Chattel slavery was the foundation stone of the American capitalist system. Its continuation is buttressed by the race/caste oppression of black people that has served to divide the working class, with the result that the U.S. remains the only advanced industrial nation without even a reformist labor party. At the same time, black workers are a strategic component of the working class. The joining of the fight for black freedom to the struggle against all exploitation and oppression is the Achilles’ heel of the U.S. imperialist system.
Americans are not greatly energized by the opportunity to elect their leaders. In the last thirteen presidential elections, the highest turnout was 63 percent of the voting-age population in the 1960 contest that resulted in JFK’s victory. In midterm Congressional elections over the same period, the highest turnout was 48 percent in 1966. It is not unreasonable to assume that more than a few citizens tend to think that it makes little difference who wins. That is in fact the case. Marxist leader V.I. Lenin succinctly described bourgeois elections in his 1917 work, The State and Revolution, as a chance for voters to “decide once every few years which member of the ruling class is to repress and crush the people.”
Contrary to popular perception, the election of FDR did nothing to alleviate the devastation of the 1930s Great Depression that persisted until the onset of World War II revived the economy. Neither has the election of Barack Obama done anything to ameliorate the miseries accompanying the “Great Recession,” even as he lavished billions on the bankers responsible for the ruin. Nevertheless, black people remain in his camp because they see the calumnies heaped on him by the “Anyone but Obama” crowd as, at base, racist (which they often are). Far from combating racial oppression, Obama’s preoccupations have been shredding democratic rights under the “war on terror” and deporting record numbers of immigrants. Not coincidentally, in states with large Latino populations like Florida and Texas, voting restrictions were enacted in part to counter fantasized voter fraud by “illegals.”

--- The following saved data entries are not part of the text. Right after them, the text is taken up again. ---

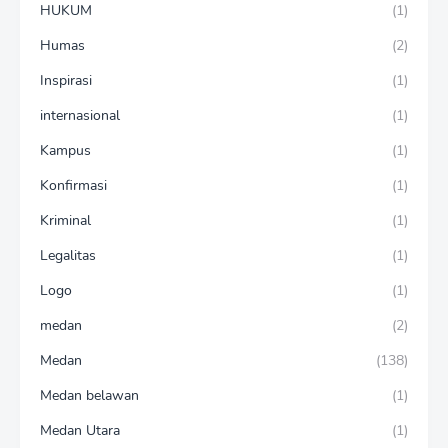
HUKUM
(1)
Humas
(2)
Inspirasi
(1)
internasional
(1)
Kampus
(1)
Konfirmasi
(1)
Kriminal
(1)
Legalitas
(1)
Logo
(1)
medan
(2)
Medan
(138)
Medan belawan
(1)
Medan Utara
(1)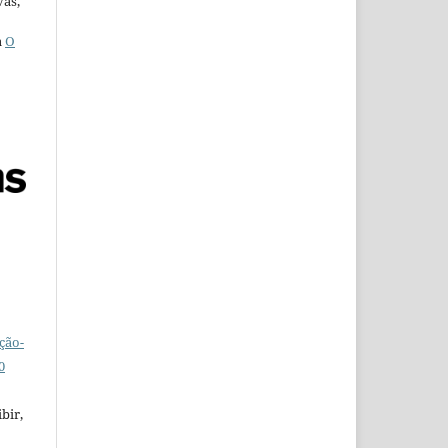
vas,
a
O
ção-
0
bir,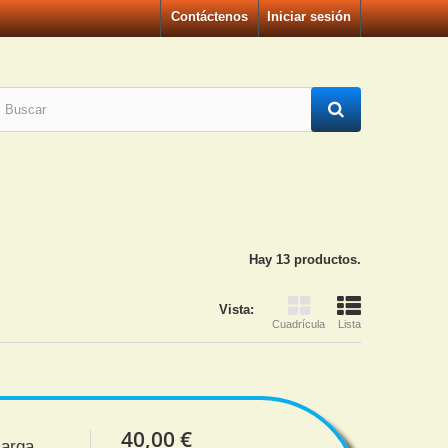
Contáctenos
Iniciar sesión
Hay 13 productos.
Vista:
Cuadrícula
Lista
40,00 €
carga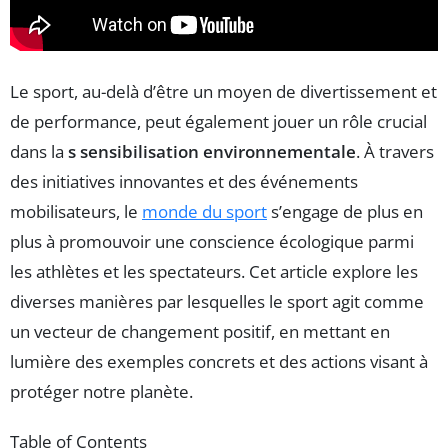
Le sport, au-delà d’être un moyen de divertissement et
de performance, peut également jouer un rôle crucial
dans la
s sensibilisation environnementale
. À travers
des initiatives innovantes et des événements
mobilisateurs, le
monde du sport
s’engage de plus en
plus à promouvoir une conscience écologique parmi
les athlètes et les spectateurs. Cet article explore les
diverses manières par lesquelles le sport agit comme
un vecteur de changement positif, en mettant en
lumière des exemples concrets et des actions visant à
protéger notre planète.
Table of Contents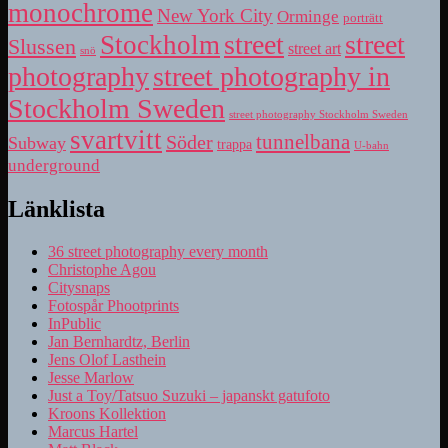
monochrome
New York City
Orminge
porträtt
street
street
Stockholm
Slussen
street art
snö
photography
street photography in
Stockholm Sweden
street photography Stockholm Sweden
svartvitt
tunnelbana
Söder
Subway
trappa
U-bahn
underground
Länklista
36 street photography every month
Christophe Agou
Citysnaps
Fotospår Phootprints
InPublic
Jan Bernhardtz, Berlin
Jens Olof Lasthein
Jesse Marlow
Just a Toy/Tatsuo Suzuki – japanskt gatufoto
Kroons Kollektion
Marcus Hartel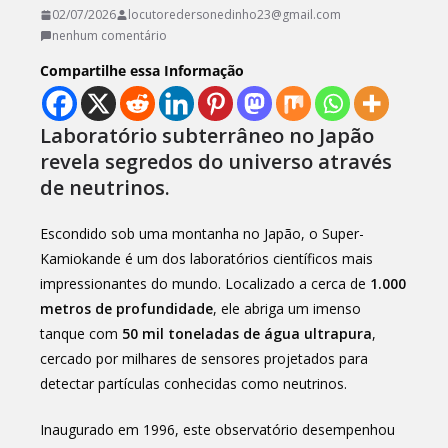
02/07/2026
locutoredersonedinho23@gmail.com
nenhum comentário
Compartilhe essa Informação
Laboratório subterrâneo no Japão
revela segredos do universo através
de neutrinos.
Escondido sob uma montanha no Japão, o Super-
Kamiokande é um dos laboratórios científicos mais
impressionantes do mundo. Localizado a cerca de
1.000
metros de profundidade
, ele abriga um imenso
tanque com
50 mil toneladas de água ultrapura
,
cercado por milhares de sensores projetados para
detectar partículas conhecidas como neutrinos.
Inaugurado em 1996, este observatório desempenhou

In protesting the judicial decision on Pennsylvania’s voter ID law, AFL-CIO president Richard Trumka fulminates that such laws “undermine our democracy.” Trumka’s actual concern is that they undermine the Democratic Party, but neither is the U.S. “our democracy.” Capitalism, in both its “democratic” and totalitarian wrappings, has produced two world wars and the Great Depression and has long outlived any progressive role. Given the rotten record of whatever Commander-in-Chief is in office, it normally falls to the liberals, the trade-union tops and the reformist socialists to exhort working and poor people to run to the polls to vote against the greater evil—invariably the Republican candidate. The simple fact is that it is never in the interests of the exploited and the oppressed to vote for the Democrats, Republicans or any other capitalist party. Continuing to spread illusions in the lesser bourgeois evil only delays the fight to forge the revolutionary socialist party that will consign bloody capitalist imperialism to the ashcan of history.